What comes to mind as far as the risk of type 2 diabetes? Usually first up is the mental picture of someone eating donuts and sipping on a Big Gulp. While diet definitely contributes to diabetes risk, not everyone who eats donuts and slurps soft drinks will get diabetes.
Not all of your type 2 diabetes risk is from what you eat… Genetics plays a big role in diabetes. Studies on twins show that the genetic component of type 2 diabetes is estimated to be between 46-70%.[ref] Thus, genetic susceptibility plays a big role when combined with incorrect dietary choices.
Diabetes is a term applied when your blood sugar levels are higher than normal or inappropriately respond to foods. Your body regulates blood glucose levels through the release of insulin.
With diabetes, your body can be resistant to the effects of insulin — or — you may not be producing enough insulin.
Just as there are multiple ways to have high blood glucose levels, there are multiple genetic variants that cause increased susceptibility to diabetes.
By knowing which genetic variants you carry, you can know which pathways are likely to be causing your high blood glucose levels. This can help you personalize your approach to either managing or reversing your type 2 diabetes.
If you don’t have diabetes, understanding your genetic susceptibility can help you target the right pathways for preventing elevated blood glucose levels. If you know where your genetic weakness lies, you can target that pathway to get the most benefit.
Let’s start with a gene that has nothing to do with what you eat, but rather the diabetic risk is due to when you eat.
The MTNR1B gene codes for the melatonin receptor. A genetic variant in MTNR1B (rs10830963 – G allele) has been tied to an increased risk of diabetes, but subsequent studies show that the increased risk is mainly for those who eat later at night – when melatonin levels are higher. [ref][ref][ref][ref][ref][ref]
Melatonin is a signaling molecule that rises in the evening (called dim light melatonin onset) and peaks in the night. Insulin sensitivity is lowest at night, and the melatonin receptors in the pancreatic islets modulate insulin secretion from the beta-cells. [ref]
Check your genetic data for rs10830963 (23andMe 4, v5; AncestryDNA):
Eat dinner earlier:
A recent randomized, cross-over clinical trial looked at the difference in glucose control from eating dinner early (4 or more hours before bedtime) or eating a late dinner (1 hour before bedtime). The study found that everyone had a better blood glucose response (less of a spike) when eating dinner earlier. The data showed that glucose peaked about 60 minutes after eating, with an average difference of about 20mg/dl decrease in peak glucose levels for eating earlier. But when they broke out the data by rs10830963 genotype, it was clear that those with a G allele had a much greater response to eating dinner early (~30 mg/dl decrease in glucose peak). The study participants with the C/C genotype actually had very little difference in peak glucose response from early dinner vs late dinner. [ref]

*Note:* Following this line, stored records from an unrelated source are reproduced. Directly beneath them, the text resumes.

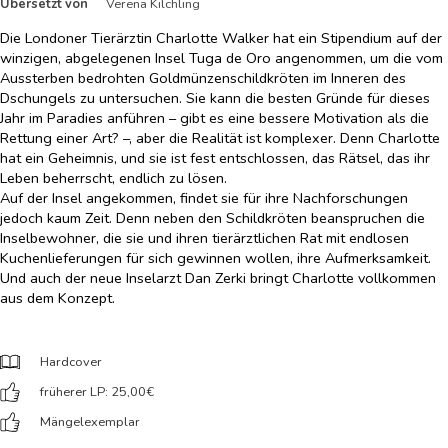
Übersetzt von
Verena Kilchling
Die Londoner Tierärztin Charlotte Walker hat ein Stipendium auf der
winzigen, abgelegenen Insel Tuga de Oro angenommen, um die vom
Aussterben bedrohten Goldmünzenschildkröten im Inneren des
Dschungels zu untersuchen. Sie kann die besten Gründe für dieses
Jahr im Paradies anführen – gibt es eine bessere Motivation als die
Rettung einer Art? –, aber die Realität ist komplexer. Denn Charlotte
hat ein Geheimnis, und sie ist fest entschlossen, das Rätsel, das ihr
Leben beherrscht, endlich zu lösen.
Auf der Insel angekommen, findet sie für ihre Nachforschungen
jedoch kaum Zeit. Denn neben den Schildkröten beanspruchen die
Inselbewohner, die sie und ihren tierärztlichen Rat mit endlosen
Kuchenlieferungen für sich gewinnen wollen, ihre Aufmerksamkeit.
Und auch der neue Inselarzt Dan Zerki bringt Charlotte vollkommen
aus dem Konzept.
Hardcover
früherer LP: 25,00
€
Mängelexemplar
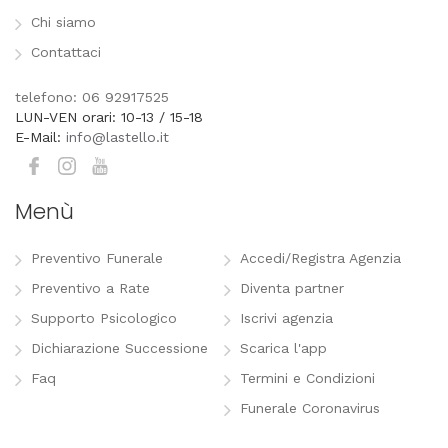
Chi siamo
Contattaci
telefono: 06 92917525
LUN-VEN orari: 10-13 / 15-18
E-Mail:
info@lastello.it
Menù
Preventivo Funerale
Accedi/Registra Agenzia
Preventivo a Rate
Diventa partner
Supporto Psicologico
Iscrivi agenzia
Dichiarazione Successione
Scarica l'app
Faq
Termini e Condizioni
Funerale Coronavirus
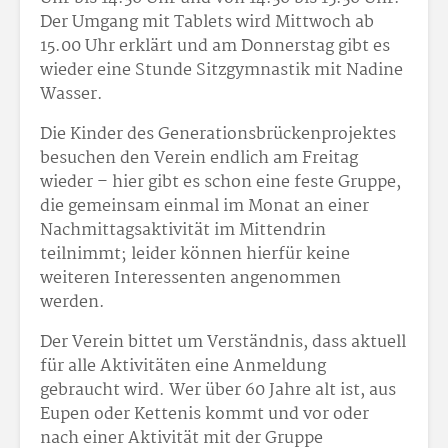
Der Umgang mit Tablets wird Mittwoch ab
15.00 Uhr erklärt und am Donnerstag gibt es
wieder eine Stunde Sitzgymnastik mit Nadine
Wasser.
Die Kinder des Generationsbrückenprojektes
besuchen den Verein endlich am Freitag
wieder – hier gibt es schon eine feste Gruppe,
die gemeinsam einmal im Monat an einer
Nachmittagsaktivität im Mittendrin
teilnimmt; leider können hierfür keine
weiteren Interessenten angenommen
werden.
Der Verein bittet um Verständnis, dass aktuell
für alle Aktivitäten eine Anmeldung
gebraucht wird. Wer über 60 Jahre alt ist, aus
Eupen oder Kettenis kommt und vor oder
nach einer Aktivität mit der Gruppe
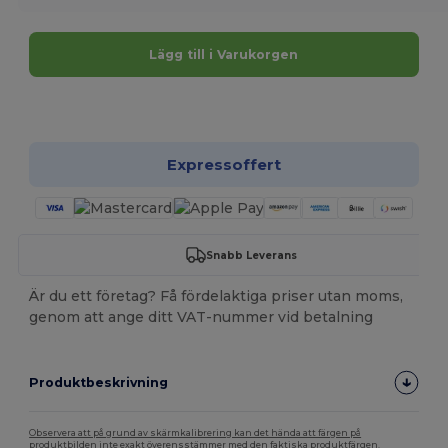
Lägg till i Varukorgen
Anpassa det!
Expressoffert
Snabb Leverans
Är du ett företag? Få fördelaktiga priser utan moms,
genom att ange ditt VAT-nummer vid betalning
Produktbeskrivning
Observera att på grund av skärmkalibrering kan det hända att färgen på
produktbilden inte exakt överensstämmer med den faktiska produktfärgen.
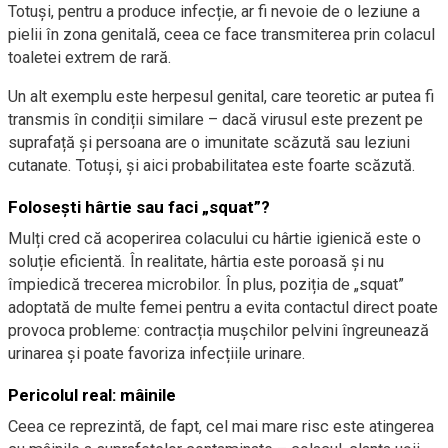
Totuși, pentru a produce infecție, ar fi nevoie de o leziune a
pielii în zona genitală, ceea ce face transmiterea prin colacul
toaletei extrem de rară.
Un alt exemplu este herpesul genital, care teoretic ar putea fi
transmis în condiții similare – dacă virusul este prezent pe
suprafață și persoana are o imunitate scăzută sau leziuni
cutanate. Totuși, și aici probabilitatea este foarte scăzută.
Folosești hârtie sau faci „squat”?
Mulți cred că acoperirea colacului cu hârtie igienică este o
soluție eficientă. În realitate, hârtia este poroasă și nu
împiedică trecerea microbilor. În plus, poziția de „squat”
adoptată de multe femei pentru a evita contactul direct poate
provoca probleme: contracția mușchilor pelvini îngreunează
urinarea și poate favoriza infecțiile urinare.
Pericolul real: mâinile
Ceea ce reprezintă, de fapt, cel mai mare risc este atingerea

Don’t eat breakfast too early:
Another study found that carriers of the G allele had a longer duration of melatonin production — lasting further into the morning hours (41 minutes). It is possible that getting up early and eating breakfast immediately may not be ideal for this genetic variant. [ref]
If you are eating dinner early and then waiting a little bit in the morning for breakfast, you may want to read about all the health benefits of time-restricted eating, since that is essentially what you will be doing. There is a great new book out on the topic called The Circadian Code.
The TCF7L2 (transcription factor 7-like 2) gene activates many genes involved in type 2 diabetes including glucagon-like peptide 1 GLP1. Genetic variants are associated with a decreased or impaired beta-cell function. [ref][ref] Beta-cells are the cells in the pancreas that release insulin.
In people with insulin resistance and impaired glucose tolerance, research shows that they also have decreased TCF7L2. [ref]
Check your genetic data for rs7903146 (23andMe v4, v5; AncestryDNA):
Check your genetic data for rs12255372 (23andMe v4, v5 ; AncestryDNA)
Glycemic Index Matters:
A study found that those with the TCF7L2 variant had a much higher risk of diabetes (over twice the risk) if they had a diet with a high glycemic index. Here is a chart of the glycemic load of common foods: Glycemic Index Chart. Keep in mind that everyone is individual when it comes to how their body reacts to foods, so use the glycemic index charts and cookbooks as more of a starting point rather than something that is written in stone for everyone.
Several studies have found that higher dietary fiber (higher whole-grain carbs) intake reduced the risk of diabetes for those carrying the risk alleles. One theory is that the fiber stimulates GLP1, and the TCF7L2 variants cause impaired GLP1. [ref][ref] Caveat: I don’t think it is totally clear if the benefit comes from adding fiber vs. swapping out the refined carbs for unrefined carbs. So just adding a fiber supplement may not do anything for you here. Instead, if you eat refined carbs, switch to more unrefined options.
An animal study showed that curcumin stimulates TCF7L2. [ref] Curcumin is found in the spice, turmeric, and as a supplement.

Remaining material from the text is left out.